Recorded video can be viewed using PCs.
[Click to enlarge image]

In mid November 2006, Fujitsu Ten Ltd. will release the "DREC1000," a drive recorder that records video of accidents targeting general consumers. The company believes there must be some demand from general consumers, as drive recorders offer users security that recorded video will be an objective material when the driver cannot sufficiently explain about an accident he met. Pricing is ¥59,850. Targeted sales are 500 units per month.

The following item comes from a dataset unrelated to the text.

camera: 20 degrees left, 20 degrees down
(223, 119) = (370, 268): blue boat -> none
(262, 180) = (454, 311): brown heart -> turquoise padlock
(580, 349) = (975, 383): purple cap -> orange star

Fujitsu Ten previously released a drive recorder for taxies in November 2005, followed by another model for buses, lorries and other commercial transportation vehicles in August 2006. To lower the price for general consumers, the latest drive recorder features no GPS reception device and therefore no use in conjunction with map software, either.

As a new functionality, however, the drive recorder's body is embedded with an electric dual layer capacitor that supplies power for about 10 seconds to save video data on a dedicated CF card when power supply from the car's lead battery stops. In addition, an audio microphone, which has been only attached with high end business models, is featured as standard, so more information can be obtained even if it is a minor collision, which needs more than just image to be made certain of.

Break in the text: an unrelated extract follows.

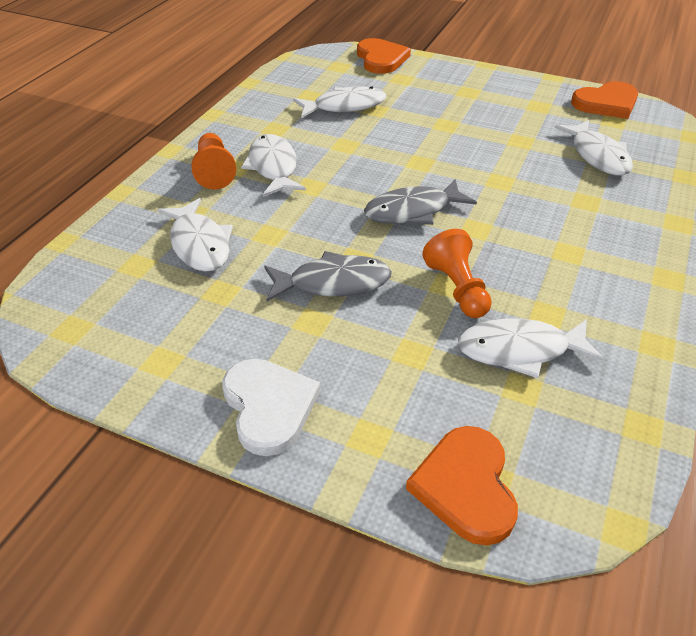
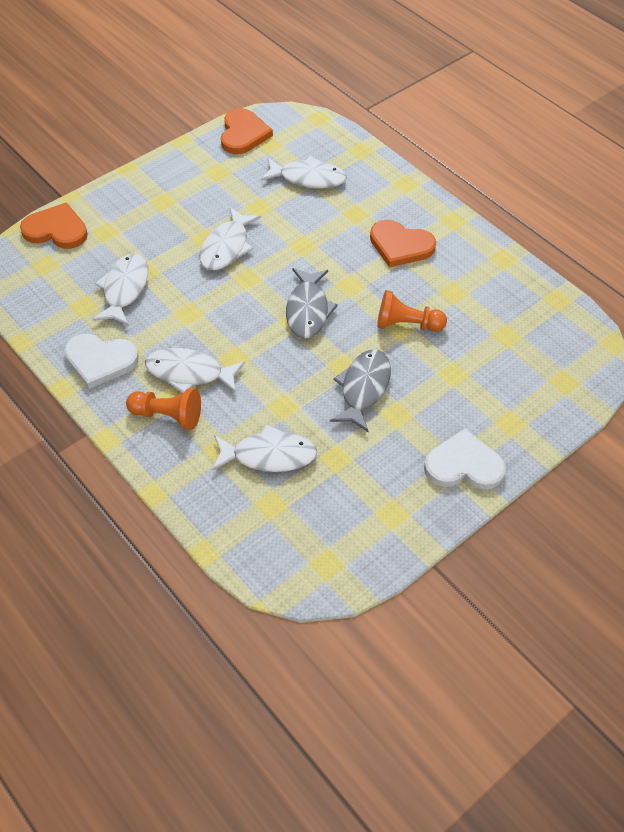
camera: 65 degrees left, 10 degrees up
(254, 120) = (100, 361): none -> white heart
(466, 486) = (563, 394): orange heart -> orange heart (400, 245)
(520, 350) = (477, 321): white fish -> white fish (226, 247)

Along with these functionalities, the company widened its video recording CCD camera's horizontal and vertical viewing angles to 134 and 103 degrees, respectively, so the camera can record video even when the car is hit from either front side. Horizontal and vertical viewing angles of the CCD camera mounted on the company's previous drive recorders for business vehicles were 131 and 96 degrees, respectively.

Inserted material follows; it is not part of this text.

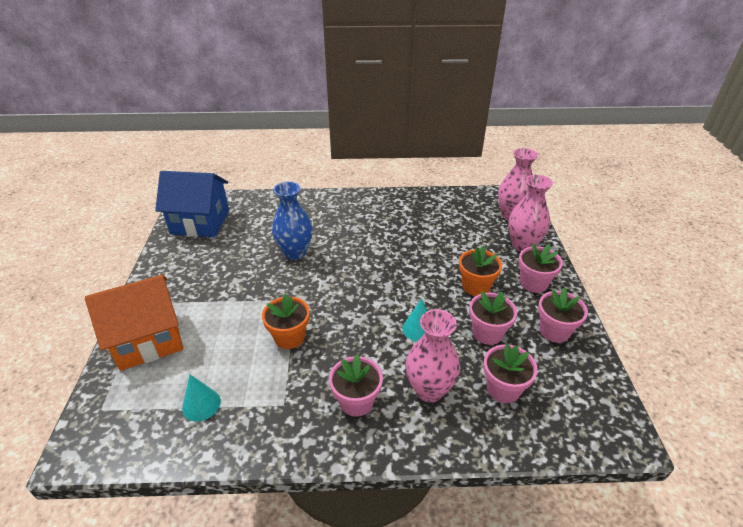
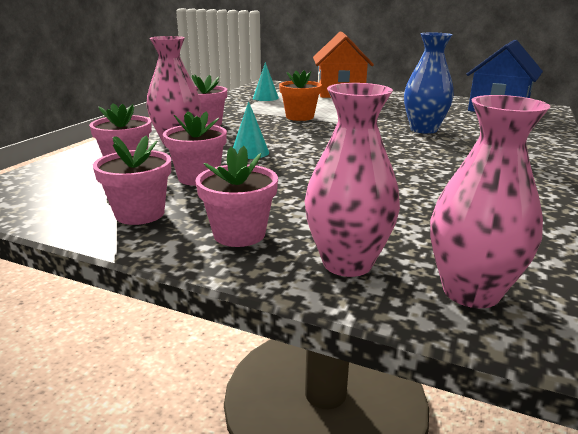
camera: 115 degrees right, 15 degrees down
(476, 286) = (280, 193): orange flower pot -> none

Able to Store up to 15 Video Clips

The latest drive recorder consists of the main body and a separate camera part, which is set on the windshield glass behind the rear-view mirror. Power supports both 12 V and 24 V, as well as supply from the cigarette lighter. The main body measures 150 x 27 x 130 mm and weighs 300 g. The CCD camera is 250000-pixel, 1/4-inch type. The camera measures 23 x 21 x 20 mm excluding cable and weighs 80 g including cable.

When a shock sensor embedded with the main body detects sudden acceleration or slowdown, for example, the camera is triggered and records video on a 128 MB dedicated CF card for 20 seconds (12 seconds before and 8 seconds after the trigger) at 10 frames per second. Video recording can also be started by pushing a packed operation switch. The drive recorder can store a total of 15 video clips -- 10 triggered by the shock sensor and 5 by the operation switch.

Since the dedicated CF card features dedicated software, users can view and hear recorded video using "Windows 2000" or "Windows XP" compatible PCs without installing software.